→ Dataset entries:
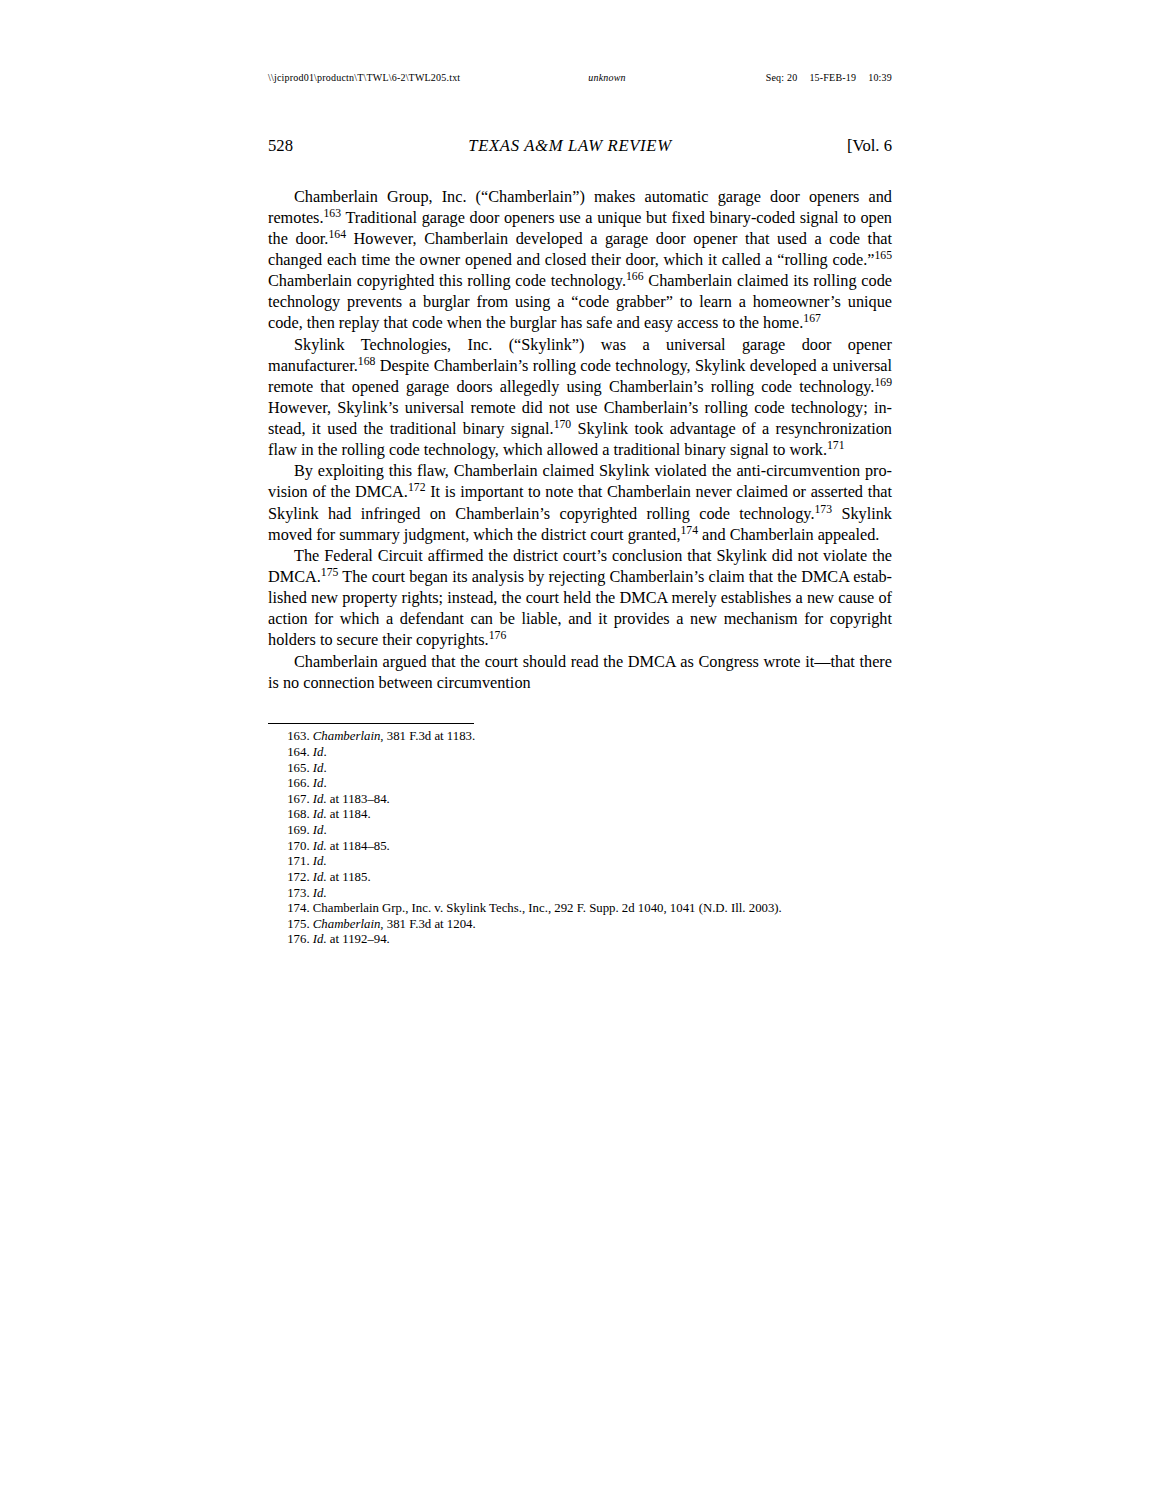\\jciprod01\productn\T\TWL\6-2\TWL205.txt unknown Seq: 20 15-FEB-19 10:39
528 TEXAS A&M LAW REVIEW [Vol. 6
Chamberlain Group, Inc. (“Chamberlain”) makes automatic garage door openers and remotes.163 Traditional garage door openers use a unique but fixed binary-coded signal to open the door.164 However, Chamberlain developed a garage door opener that used a code that changed each time the owner opened and closed their door, which it called a “rolling code.”165 Chamberlain copyrighted this rolling code technology.166 Chamberlain claimed its rolling code technology prevents a burglar from using a “code grabber” to learn a homeowner’s unique code, then replay that code when the burglar has safe and easy access to the home.167
Skylink Technologies, Inc. (“Skylink”) was a universal garage door opener manufacturer.168 Despite Chamberlain’s rolling code technology, Skylink developed a universal remote that opened garage doors allegedly using Chamberlain’s rolling code technology.169 However, Skylink’s universal remote did not use Chamberlain’s rolling code technology; instead, it used the traditional binary signal.170 Skylink took advantage of a resynchronization flaw in the rolling code technology, which allowed a traditional binary signal to work.171
By exploiting this flaw, Chamberlain claimed Skylink violated the anti-circumvention provision of the DMCA.172 It is important to note that Chamberlain never claimed or asserted that Skylink had infringed on Chamberlain’s copyrighted rolling code technology.173 Skylink moved for summary judgment, which the district court granted,174 and Chamberlain appealed.
The Federal Circuit affirmed the district court’s conclusion that Skylink did not violate the DMCA.175 The court began its analysis by rejecting Chamberlain’s claim that the DMCA established new property rights; instead, the court held the DMCA merely establishes a new cause of action for which a defendant can be liable, and it provides a new mechanism for copyright holders to secure their copyrights.176
Chamberlain argued that the court should read the DMCA as Congress wrote it—that there is no connection between circumvention
163. Chamberlain, 381 F.3d at 1183.
164. Id.
165. Id.
166. Id.
167. Id. at 1183–84.
168. Id. at 1184.
169. Id.
170. Id. at 1184–85.
171. Id.
172. Id. at 1185.
173. Id.
174. Chamberlain Grp., Inc. v. Skylink Techs., Inc., 292 F. Supp. 2d 1040, 1041 (N.D. Ill. 2003).
175. Chamberlain, 381 F.3d at 1204.
176. Id. at 1192–94.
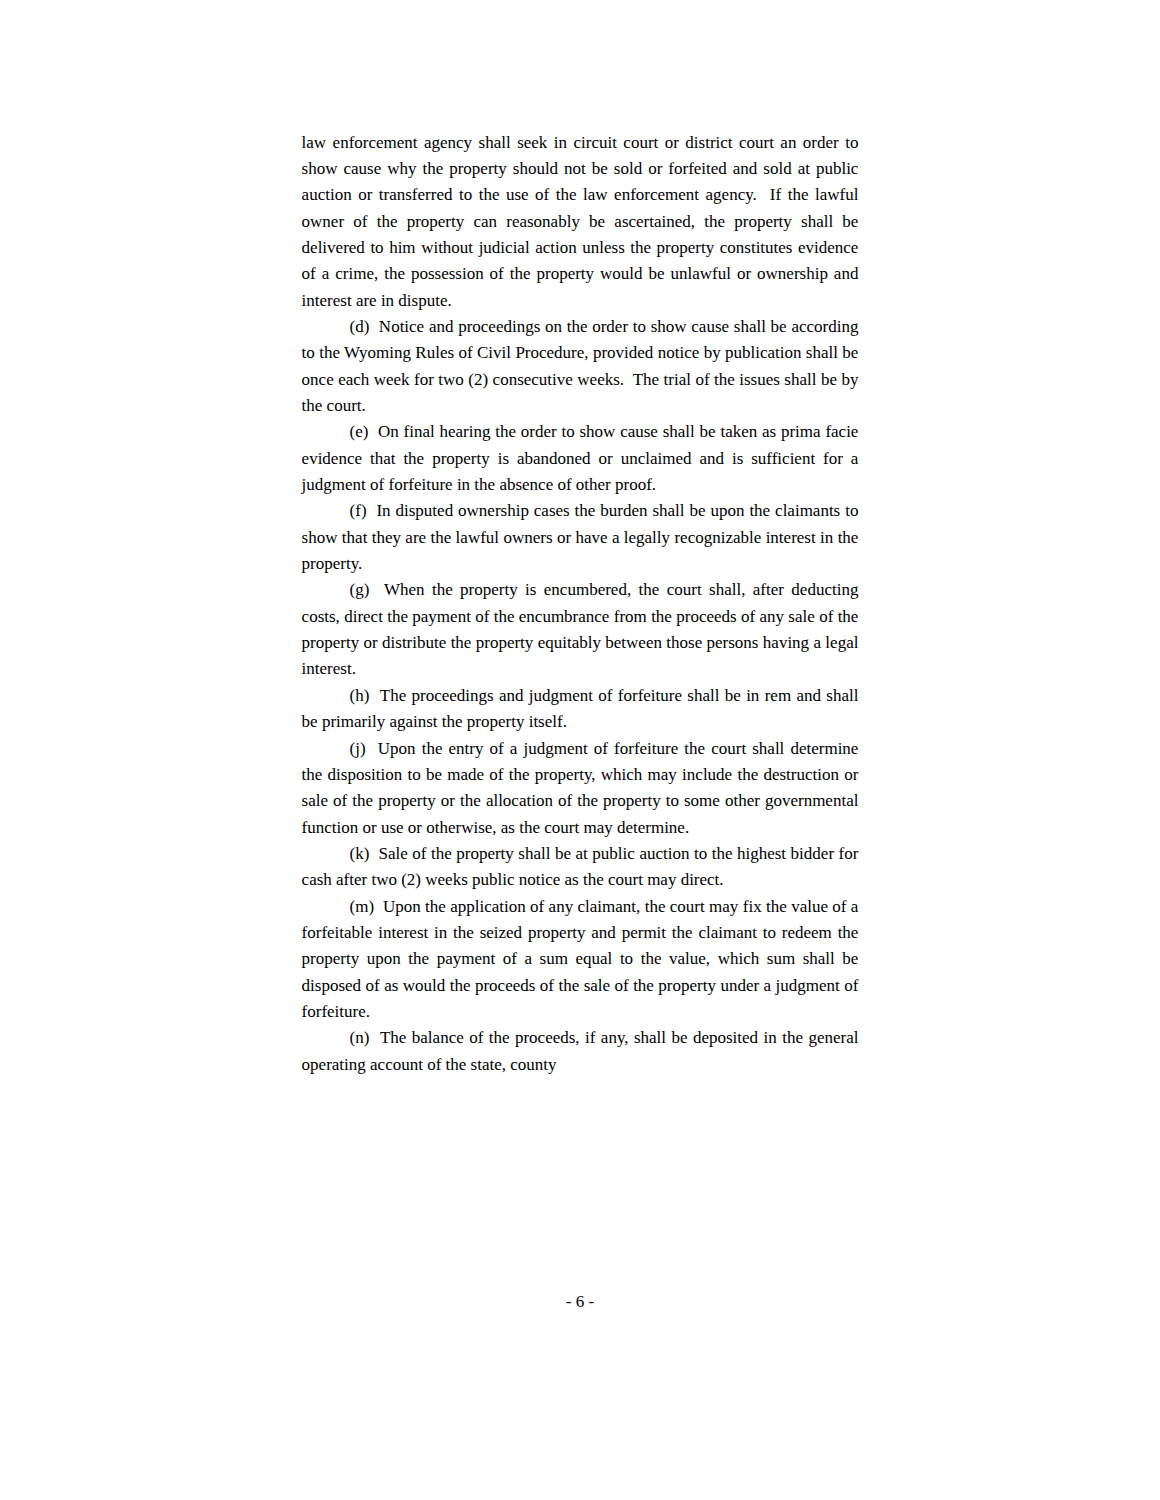law enforcement agency shall seek in circuit court or district court an order to show cause why the property should not be sold or forfeited and sold at public auction or transferred to the use of the law enforcement agency. If the lawful owner of the property can reasonably be ascertained, the property shall be delivered to him without judicial action unless the property constitutes evidence of a crime, the possession of the property would be unlawful or ownership and interest are in dispute.
(d) Notice and proceedings on the order to show cause shall be according to the Wyoming Rules of Civil Procedure, provided notice by publication shall be once each week for two (2) consecutive weeks. The trial of the issues shall be by the court.
(e) On final hearing the order to show cause shall be taken as prima facie evidence that the property is abandoned or unclaimed and is sufficient for a judgment of forfeiture in the absence of other proof.
(f) In disputed ownership cases the burden shall be upon the claimants to show that they are the lawful owners or have a legally recognizable interest in the property.
(g) When the property is encumbered, the court shall, after deducting costs, direct the payment of the encumbrance from the proceeds of any sale of the property or distribute the property equitably between those persons having a legal interest.
(h) The proceedings and judgment of forfeiture shall be in rem and shall be primarily against the property itself.
(j) Upon the entry of a judgment of forfeiture the court shall determine the disposition to be made of the property, which may include the destruction or sale of the property or the allocation of the property to some other governmental function or use or otherwise, as the court may determine.
(k) Sale of the property shall be at public auction to the highest bidder for cash after two (2) weeks public notice as the court may direct.
(m) Upon the application of any claimant, the court may fix the value of a forfeitable interest in the seized property and permit the claimant to redeem the property upon the payment of a sum equal to the value, which sum shall be disposed of as would the proceeds of the sale of the property under a judgment of forfeiture.
(n) The balance of the proceeds, if any, shall be deposited in the general operating account of the state, county
- 6 -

→ WORK INSTRUCTION:
Which lines above include the word "binary"? Show each one.

→ TASK RESULT:
Chamberlain Group, Inc. (“Chamberlain”) makes automatic garage door openers and remotes.163 Traditional garage door openers use a unique but fixed binary-coded signal to open the door.164 However, Chamberlain developed a garage door opener that used a code that changed each time the owner opened and closed their door, which it called a “rolling code.”165 Chamberlain copyrighted this rolling code technology.166 Chamberlain claimed its rolling code technology prevents a burglar from using a “code grabber” to learn a homeowner’s unique code, then replay that code when the burglar has safe and easy access to the home.167
Skylink Technologies, Inc. (“Skylink”) was a universal garage door opener manufacturer.168 Despite Chamberlain’s rolling code technology, Skylink developed a universal remote that opened garage doors allegedly using Chamberlain’s rolling code technology.169 However, Skylink’s universal remote did not use Chamberlain’s rolling code technology; instead, it used the traditional binary signal.170 Skylink took advantage of a resynchronization flaw in the rolling code technology, which allowed a traditional binary signal to work.171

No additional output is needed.